‘Sustainability Should be Taught in Our Schools’

Lincolnshire parents calling for more to be done in schools to help families adopt a sustainable lifestyle and protect the planet.

Liam (38) and wife, Angela, from Crowland near Peterborough are among 40 per cent of parents claiming life with children prevents them adopting a more sustainable lifestyle.

Ahead of Earth Day on April 22 2024, new research from the UK’s largest gas distribution network, Cadent, shows two thirds of households are still struggling to be sustainable.

The  ‘Energy Diaries: Fair Sustainability’ report captures feedback from over 2,000 UK households and shows that those making the effort to be more sustainable are only doing so to save money.

Parents like Liam and Angela are finding it difficult to instil environmentally-conscious behaviours with their children without the message being reinforced in school.

 

Liam commented: “As our two kids grow older and their lives become busier, we’ve found it really difficult to reduce our energy use as a family. We try to educate them but it’s quite a challenge to convey the importance of being eco-friendly when this message isn’t being reiterated in other settings, like school or college. 

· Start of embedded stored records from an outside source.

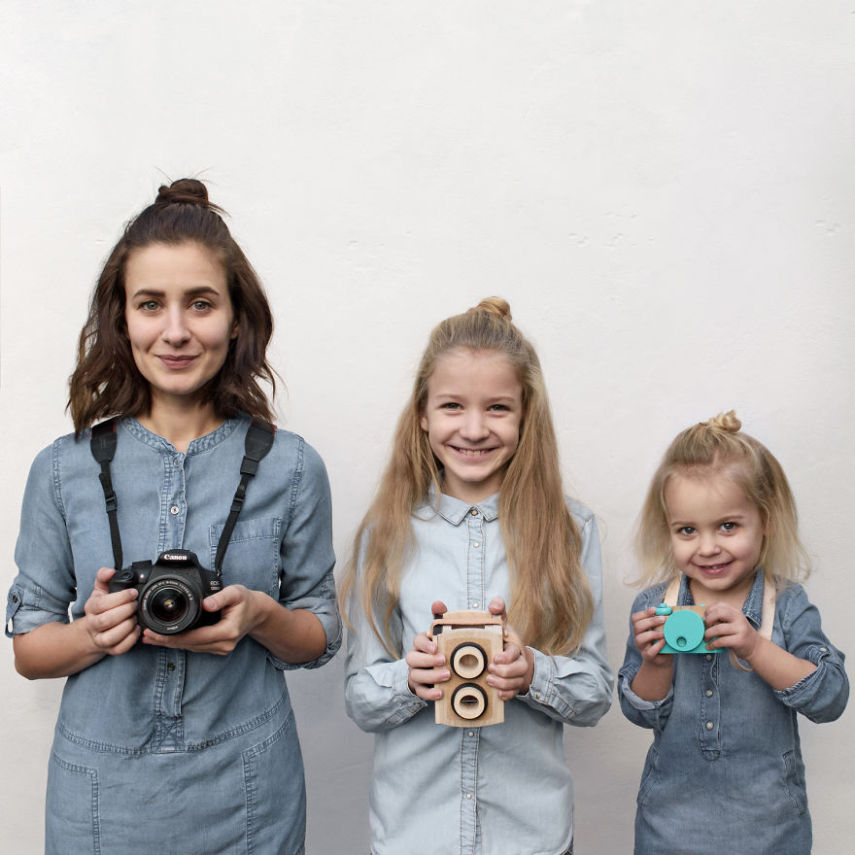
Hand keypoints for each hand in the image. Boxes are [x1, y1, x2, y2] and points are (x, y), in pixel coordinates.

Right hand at [83, 567, 140, 654]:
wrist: (92, 632)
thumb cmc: (100, 609)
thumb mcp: (100, 591)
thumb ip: (104, 578)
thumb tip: (109, 571)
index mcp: (92, 608)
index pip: (102, 604)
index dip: (120, 598)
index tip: (133, 593)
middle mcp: (94, 625)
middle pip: (107, 620)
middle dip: (126, 610)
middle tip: (135, 604)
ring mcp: (101, 639)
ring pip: (112, 637)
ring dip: (128, 625)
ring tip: (135, 617)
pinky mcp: (110, 650)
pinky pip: (120, 648)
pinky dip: (131, 639)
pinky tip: (137, 629)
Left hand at [142, 584, 260, 654]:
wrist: (258, 612)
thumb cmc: (246, 601)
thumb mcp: (236, 592)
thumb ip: (221, 597)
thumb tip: (206, 603)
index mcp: (227, 631)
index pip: (194, 637)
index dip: (173, 636)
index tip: (155, 632)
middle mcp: (223, 644)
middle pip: (189, 645)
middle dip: (166, 641)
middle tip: (145, 635)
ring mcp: (221, 648)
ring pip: (190, 648)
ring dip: (170, 644)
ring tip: (150, 638)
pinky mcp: (217, 648)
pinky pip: (195, 647)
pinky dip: (180, 643)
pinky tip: (167, 639)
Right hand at [405, 600, 449, 699]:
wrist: (432, 670)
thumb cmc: (439, 648)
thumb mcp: (440, 633)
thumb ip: (440, 617)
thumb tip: (438, 602)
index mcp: (420, 644)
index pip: (416, 640)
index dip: (424, 644)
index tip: (436, 646)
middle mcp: (415, 658)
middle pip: (412, 659)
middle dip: (427, 660)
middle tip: (444, 660)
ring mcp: (415, 674)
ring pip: (416, 675)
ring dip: (431, 676)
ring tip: (447, 676)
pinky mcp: (419, 688)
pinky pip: (420, 692)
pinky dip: (429, 694)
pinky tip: (441, 694)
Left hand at [486, 596, 533, 699]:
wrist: (516, 660)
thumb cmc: (505, 641)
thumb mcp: (502, 624)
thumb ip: (498, 612)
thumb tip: (494, 604)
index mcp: (516, 648)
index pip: (515, 653)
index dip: (506, 658)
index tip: (495, 658)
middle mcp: (520, 663)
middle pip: (517, 670)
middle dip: (503, 672)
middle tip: (489, 670)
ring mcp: (519, 677)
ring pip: (514, 684)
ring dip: (502, 684)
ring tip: (489, 680)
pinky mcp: (515, 688)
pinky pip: (513, 695)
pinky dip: (505, 695)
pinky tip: (497, 694)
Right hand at [631, 606, 670, 663]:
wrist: (662, 660)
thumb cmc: (662, 642)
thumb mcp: (661, 630)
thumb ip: (661, 619)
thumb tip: (665, 606)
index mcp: (640, 629)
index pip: (635, 618)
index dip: (644, 613)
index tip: (654, 609)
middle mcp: (638, 637)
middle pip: (637, 626)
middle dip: (650, 621)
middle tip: (662, 619)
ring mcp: (642, 647)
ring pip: (639, 638)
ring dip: (652, 634)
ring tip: (663, 633)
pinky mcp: (648, 656)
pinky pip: (649, 651)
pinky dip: (657, 646)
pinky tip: (664, 642)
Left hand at [703, 603, 758, 659]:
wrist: (755, 647)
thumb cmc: (739, 634)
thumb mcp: (733, 623)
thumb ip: (721, 619)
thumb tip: (702, 620)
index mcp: (735, 612)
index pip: (719, 605)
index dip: (709, 611)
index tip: (705, 618)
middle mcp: (739, 618)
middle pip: (718, 613)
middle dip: (708, 620)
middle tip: (705, 627)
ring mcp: (740, 629)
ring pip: (718, 628)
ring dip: (708, 634)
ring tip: (706, 638)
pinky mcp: (740, 640)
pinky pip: (721, 641)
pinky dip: (713, 644)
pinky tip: (710, 646)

“As adults, we’re conscious of what we’re doing so we try to reduce our carbon footprint by recycling and reusing what we can. But the time our children spend in the shower, or drying their hair, can feel like an age and it’s this blasé attitude we want to change. Sustainability is a stem subject, so it can be taught in maths, science, tech and home economics and we need to be doing that for our young people in the UK.”

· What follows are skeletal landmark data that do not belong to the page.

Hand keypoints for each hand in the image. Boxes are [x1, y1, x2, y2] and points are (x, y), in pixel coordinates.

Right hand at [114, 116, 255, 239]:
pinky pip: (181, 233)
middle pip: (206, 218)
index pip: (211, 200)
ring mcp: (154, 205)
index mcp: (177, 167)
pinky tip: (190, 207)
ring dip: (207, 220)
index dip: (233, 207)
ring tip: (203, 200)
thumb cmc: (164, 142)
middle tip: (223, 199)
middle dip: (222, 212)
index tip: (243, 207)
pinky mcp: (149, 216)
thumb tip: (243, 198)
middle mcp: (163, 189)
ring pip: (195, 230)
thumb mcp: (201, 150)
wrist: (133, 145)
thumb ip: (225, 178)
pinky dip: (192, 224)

Cadent’s data, in partnership with Thinks Insight, reveals that 44 per cent of households making the effort to be more sustainable have only been prompted by the cost of living crisis. Changes include turning the heating down, using less water, buying second hand clothes and furniture, or switching to more sustainable brands.

However, with Liam’s 11-year old daughter and 19-year old son both attending sports clubs and gym classes most weeknights plus PE lessons peppered throughout the School week, the washing machine is on most days.

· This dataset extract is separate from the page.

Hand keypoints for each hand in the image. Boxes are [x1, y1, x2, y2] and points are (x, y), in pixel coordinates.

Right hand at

Liam added: “There’s a lot we can’t compromise on, particularly cleanliness and convenience for our sporty kids. I also run four times a week, so on top of the kids’ activities, we have a lot of sportswear in the house and if they’re not washed properly at warm temperatures, they start to smell.”

 

Mark Belmega, Director of Social Purpose and Sustainability at Cadent, commented: “While some households are taking steps to reduce energy usage, they’re doing so to save money and it involves sacrificing valuable time and convenience, something that busy families are less likely to do. There’s also a further battle to be had to encourage energy-saving habits amongst young people.

“But it’s crunch time for net zero and UK households need help to become greener while also juggling these time and cost pressures. It’s crucial industry, government and the wider business community collaborate to support all customers with their energy transition journey, no matter their living situation. 

“Our Energy Diaries project is a strong step towards helping our customers live more affordable, energy-efficient lives. Exploring their experiences first-hand enables us to co-create solutions to achieve a more affordable, sustainable future.” 

 

As the UK’s largest gas distribution network and a provider of a critical service to over 11 million customers, Cadent has a responsibility to help keep people safe, warm and independent in their homes. The Energy Diaries series follows the real-life experiences of consumers and their energy use, with the latest study focusing on sustainability against the cost-of-living backdrop.